En la cabina íbamos Willow y yo. Atrás Daffy y Angus. Por lo general cuando había una chica en el grupo, al ser yo el chofer (porque básicamente eso era lo que era) al menos me recompensaban con la compañía femenina. Pero, y en estos casos casi siempre había un pero, igual también tenía que aguantar las estupideces que se montaban atrás. Recuerdo una ocasión en la que, saliendo de la U, cada que pasaba un carro a la par mía bocinaba y quienes fueran en él se reían al verme. Por el retrovisor veía a los culeros de mis cuates cagándose de la risa. Los hijos de puta habían pegado un papel que decía “el que está manejando es hueco”.

– No vayan a hacer muladas muchá – les dije amenazante cuando salimos. Eso en clara referencia a todas las cosas que me habían hecho antes. Pero, al ser el menor, mis amenazas pocas veces eran tomadas en serio. En cambio, por alguna razón, eran utilizadas como retos para hacer todo lo contrario a lo que yo decía.

Ninguno de nosotros, excepto Daffy, conocía la casa a donde íbamos. Por alguna conversación que yo había tenido con el gordo en el campus de la U, tenía la idea de que vivía por el edificio de canal 3, en la colonia mariscal o algo por el estilo. De todas formas Daffy si conocía el lugar, así que no había ningún problema. De que llegábamos, llegábamos.

El asfalto del periférico estaba mojado por una llovizna que había caído hacía unos minutos. El cielo igual permanecía despejado y estrellado. Con goteras en los vidrios de adelante y de atrás y hoyos en el suelo por los que se colaba el agua, Willow y yo agradecimos que el amago de lluvia había sido sólo eso. Íbamos platicando de todo y nada, charla que se veía constantemente interrumpida por las carcajadas que ella soltaba al ver las estupideces que Angus y Daffy hacían atrás.

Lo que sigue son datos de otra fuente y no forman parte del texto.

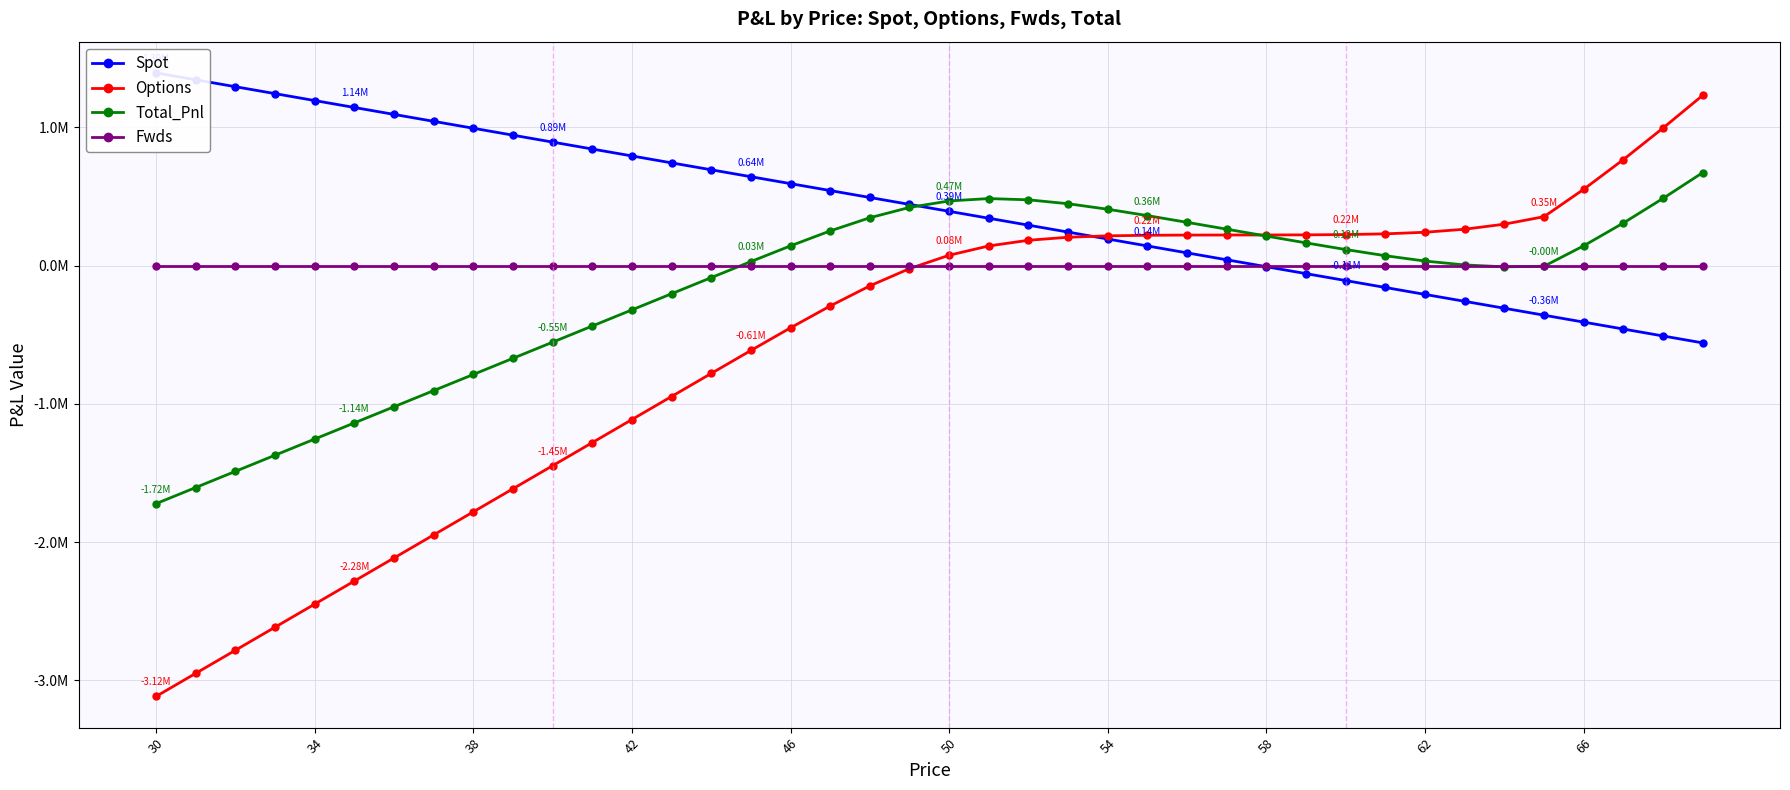

How many lines are shown in the chart?

4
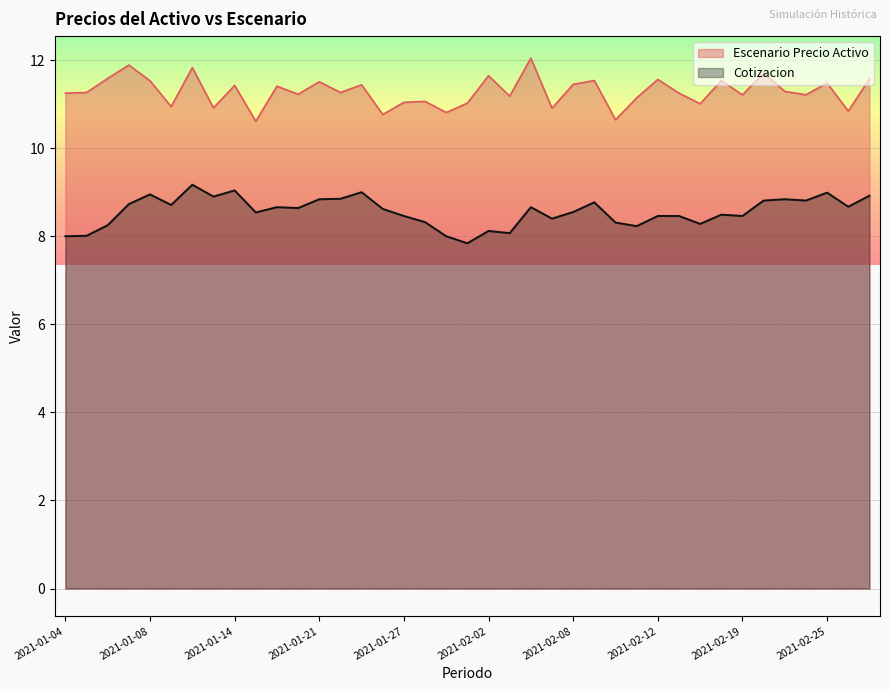

True or false: Escenario Precio Activo and Cotizacion cross at least once.

False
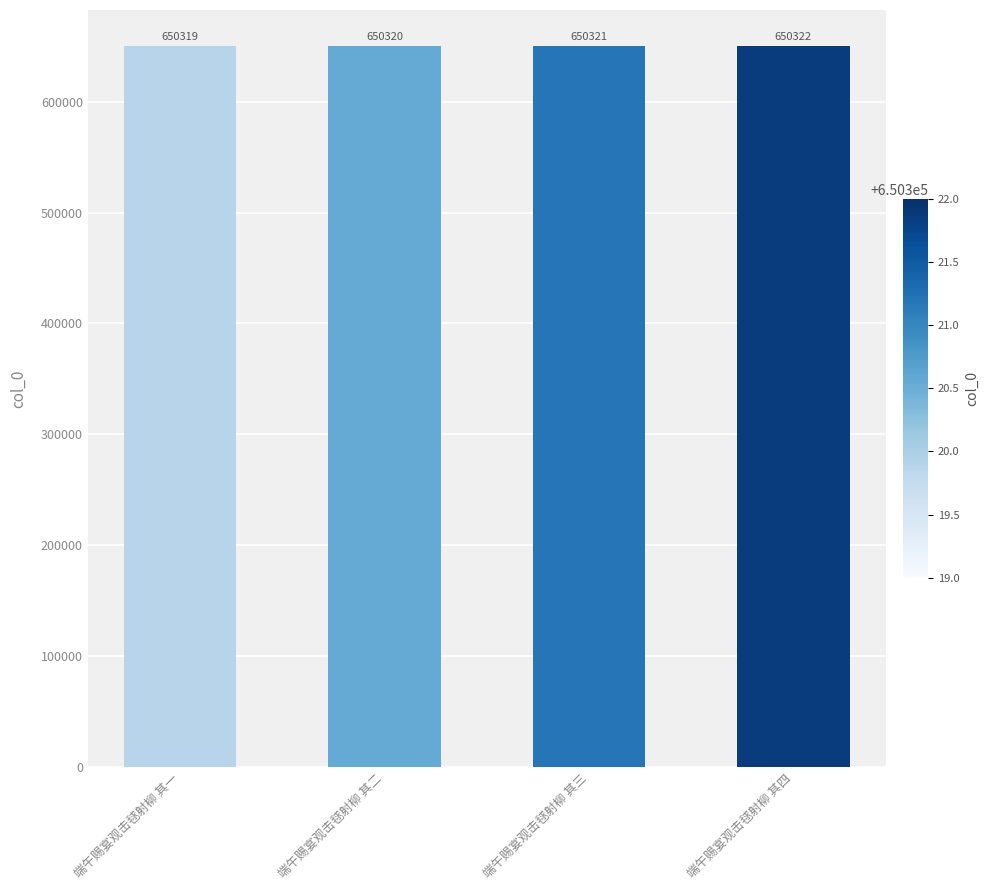

What is the label of the 4th bar from the right?

端午赐宴观击毬射柳 其一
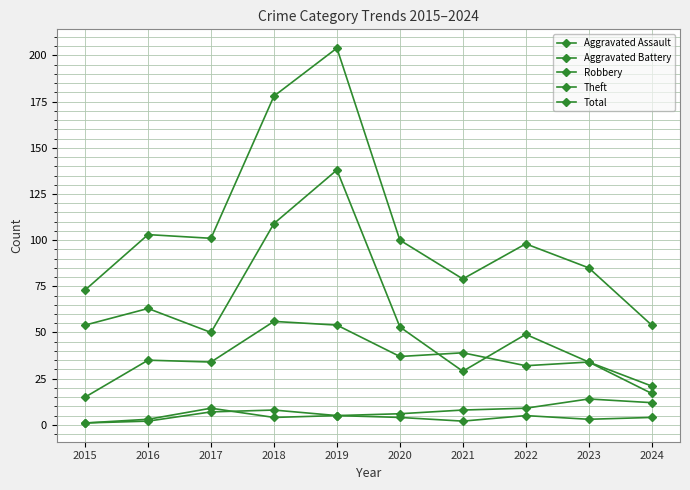

True or false: Aggravated Assault has more than 1 points higher than both neighbors.

True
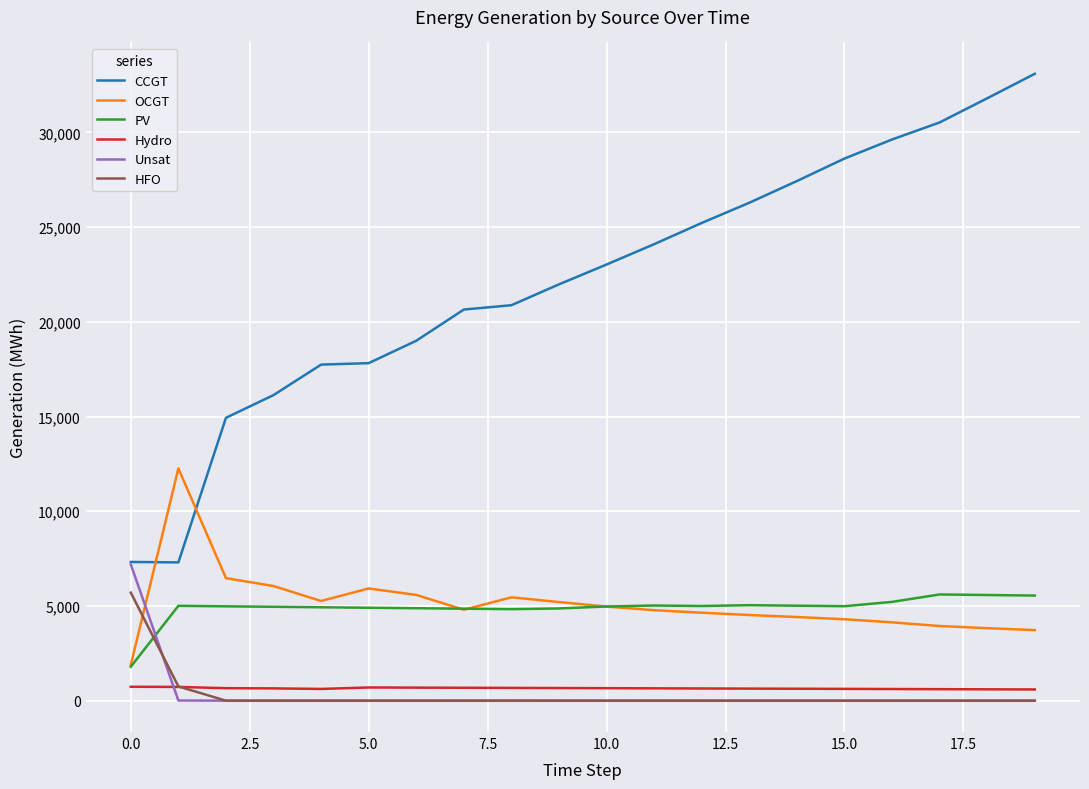

Which series has the largest total across all categories?

CCGT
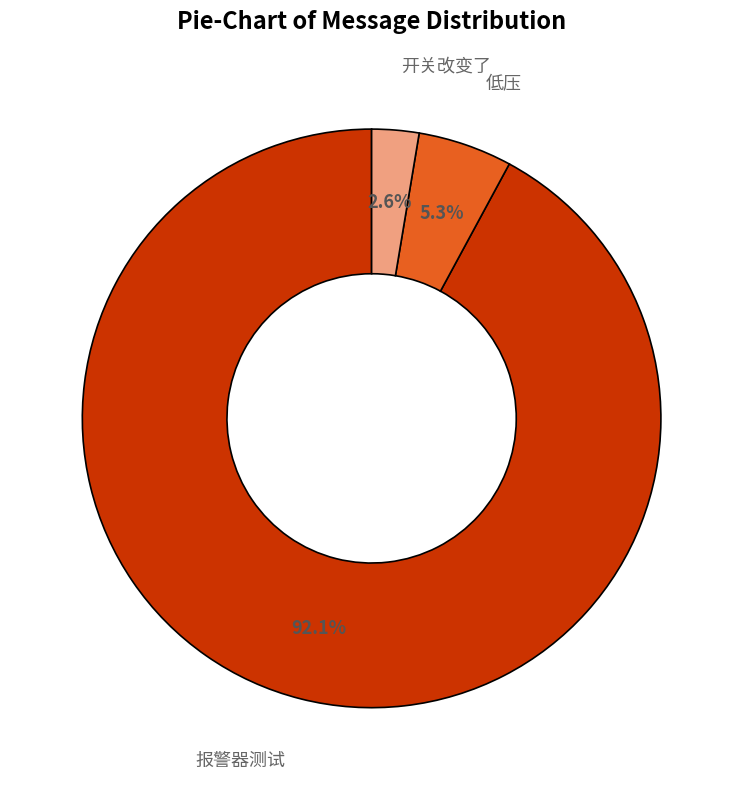

To the nearest percent, what is the average slice percentage?

33%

– Cruzá aquí – me dijo Daffy al llegar justo antes de la entrada a hiper. La entrada de la colonia estaba custodiada por una garita de seguridad y dos policías particulares. – Licencia o cédula – me dijo uno de ellos. Medía aproximadamente 1.50. Moreno oscuro y con un diente de latón. – ¿A dónde se dirige? –. Malditas garitas de seguridad en las que uno tiene que decir hasta a qué hora cagó. Pasado ese ridículo control de “seguridad” nos adentramos en la colonia.

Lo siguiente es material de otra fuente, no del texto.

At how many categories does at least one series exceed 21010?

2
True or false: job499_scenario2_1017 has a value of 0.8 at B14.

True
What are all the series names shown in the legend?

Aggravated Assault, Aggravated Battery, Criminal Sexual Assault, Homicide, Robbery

A unos 30 metros, un túmulo me hizo bajar la velocidad. Cuando las llantas de atrás saltaron el obstáculo, Angus y Daffy saltaron con él. Inmediatamente se pararon para simular que iban montados sobre una tabla de surf. Hacía un par de meses esa broma la habíamos realizado en el carro de Willow, quien también tenía un picop (sólo que más nuevo, sin hoyos por todos lados y la pintura completa y nítida). En esa ocasión íbamos en la parte de atrás Angus, Daffy y yo. De igual forma simulamos que surfeábamos, mientras Willow aceleraba y manejaba descontroladamente por todo el estacionamiento de la U. Como última maniobra, decidió estacionar el carro bruscamente. Giró violentamente, pero yo todavía estaba parado. El brusco movimiento me lanzó por el aire, pero, afortunadamente logré caer de pie. Por la inercia del movimiento, seguí corriendo unos 20 metros más y al caer me desguincé la rodilla, lo que me obligó a utilizar una venda y a cojear por unas dos semanas.

– ¡¡Puta muchá!! No sean mulas, siéntense – el menor del grupo regañaba a los otros dos, tal cual profesor de escuela primaria. Al momento en que ponía en marcha, automáticamente empezaban a brincar. 

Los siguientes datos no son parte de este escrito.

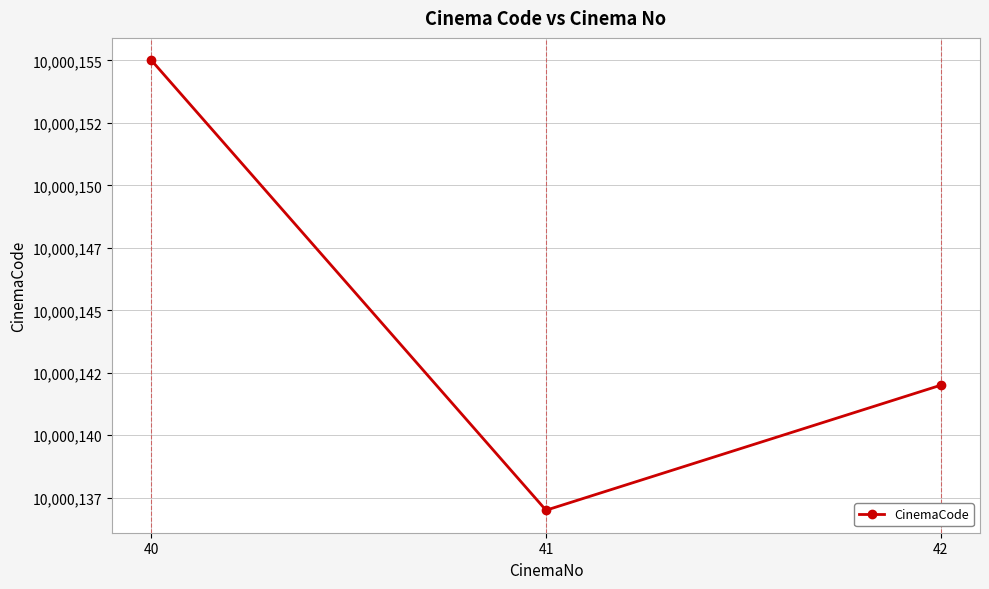

At which label does the data first exceed 10000142?

40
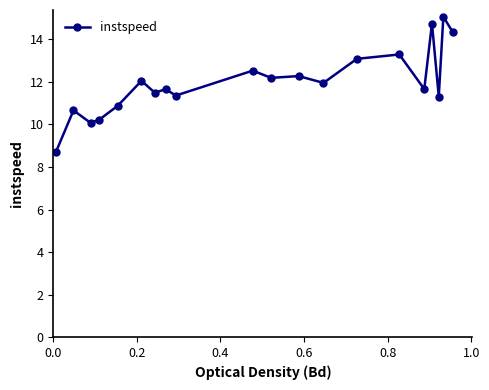

What is the average value?

12.0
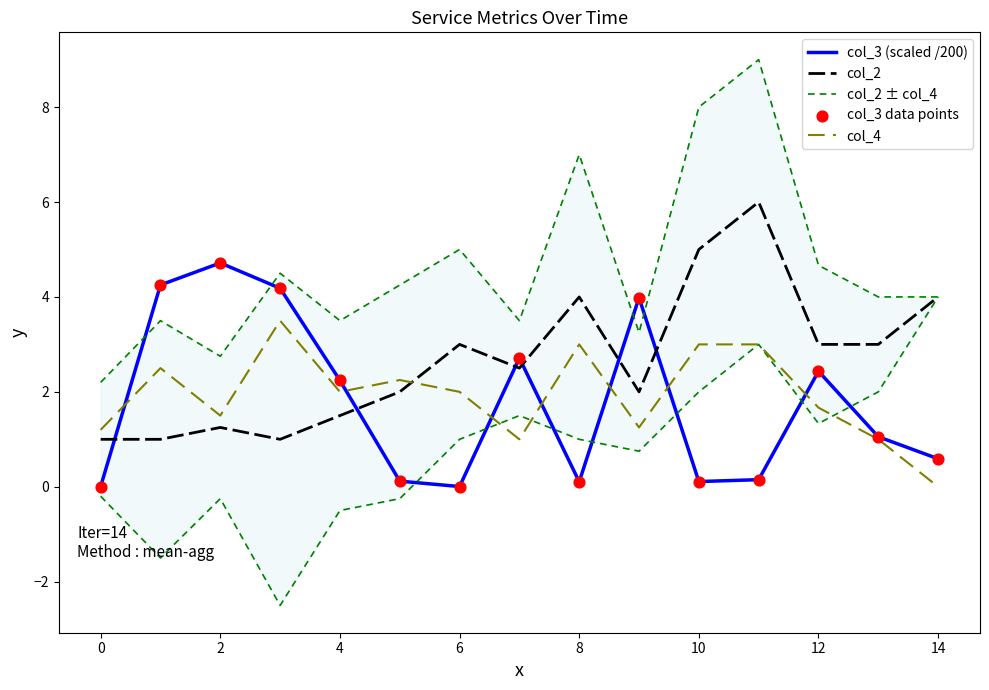

Which series contains the highest Y value?

col_2 ± col_4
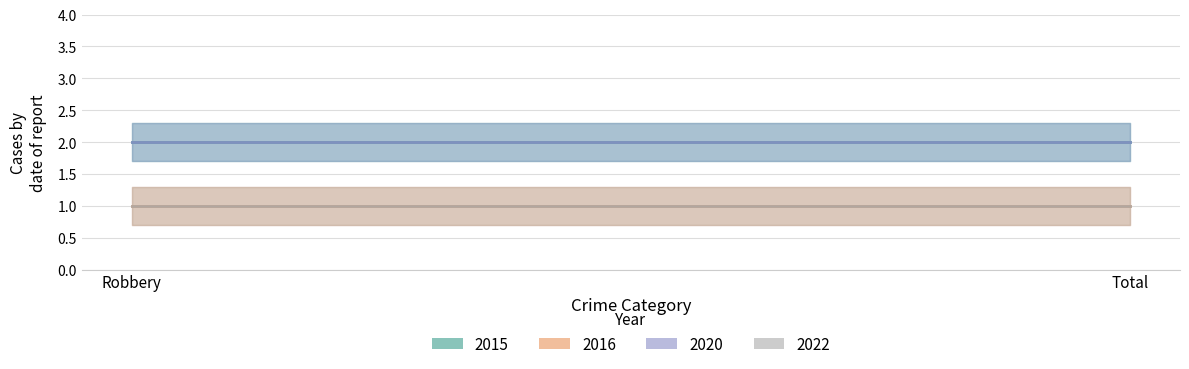

Which series has the largest range (max minus min)?

2015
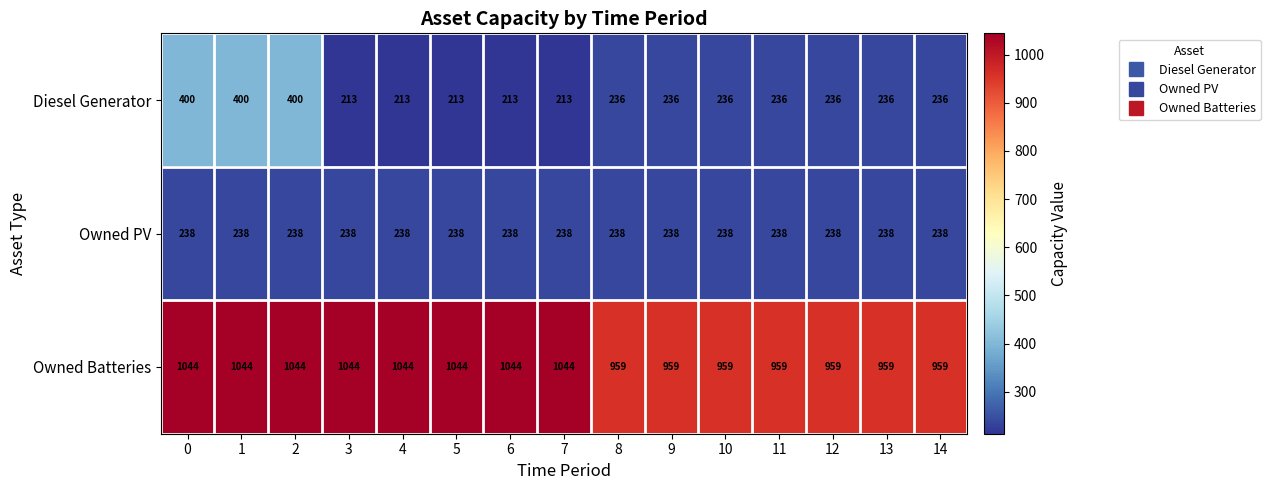

What is the maximum value shown in the chart?

1044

Tal cual papá enojado porque sus berrinchudos hijos no le hacen caso, detuve la marcha, abrí la puerta violentamente – ¡¡A LA VERGA PEDAZOS DE CEROTES, ESTENSE QUIETOS O LOS VERGUEO!! –. Frustrado entré en el carro, comprendiendo que mis gritos no harían más que alimentarles la gana de chingar y sacarme de mis casillas.